A couple of months ago Bath audiences were treated to Noises Off – a comedy about the shambolic stage performance.

Now gluttons for theatrical pandemonium have been given the chance to see a variation on that theme – The Play That Goes Wrong.

It’s less of a title, more of a description of the chaos that develops over two rib-tickling hours which ends in a denoument which is hysterical in more ways that one.

In theory, this is meant to be the Cornley Polytechic Drama Society’s take on a 1920s murder mystery – but things are already going badly wrong before the play has even begun.

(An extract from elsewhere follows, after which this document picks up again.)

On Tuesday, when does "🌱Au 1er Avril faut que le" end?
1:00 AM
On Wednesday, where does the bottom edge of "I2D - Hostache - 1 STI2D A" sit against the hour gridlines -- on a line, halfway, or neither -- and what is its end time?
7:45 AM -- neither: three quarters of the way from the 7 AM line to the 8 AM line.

The lighting and sound operator’s copy of Rio by Duran Duran goes missing, only to turn up later in the most unexpected of places and an audience member is enlisted to hold up a collapsing mantlepiece.

What follows is a corpse who won’t stay dead, a leading lady who is continuously knocked out and ‘surreptiously’ dragged out through a window by other cast members or stuffed into a grandfather clock, while her initially reluctant understudy turns feral as she refuses to relinquish her role.

The butler bellows his lines, but has trouble saying certain words which he has written on his hand (how would you pronounce facade?), and he also mistakes white spirit for whisky, serving it continuously to other cast members.

And if that wasn’t enough, lines are fluffed or out of sync and props are lost or confused – the actor playing the detective has to subsitute a set of keys and a glass vase for his pencil and pad. The set also refuses to behave – locked doors refuse to open, open doors are suddenly jammed and paintings and fixtures crash to the floor.

I laughed like a drain through the first act, but couldn’t imagine how much more disaster and mayhem could be summoned up without the play becoming repetitive.

However, as the curtain rose for the second half it only got worse, much much worse and even funnier.

As blood poured from foreheads, the evil-eyed understudy took a roll of duct tape to her rival, the set began to fall to pieces around them, and the mezzanine level juddered and began to collapse, the ‘murder mystery’ peformers continued gamely on while desperately holding onto furniture that was in danger or falling onto the stage or the audience.

It would be hard to pick out one member of the cast as they all played their parts to hammy am-dram perfection.

The disaster which unfolded on stage was a testament to their skills as actors. The chaos they so successfully created could only be the product of consummate skill, timing and talent.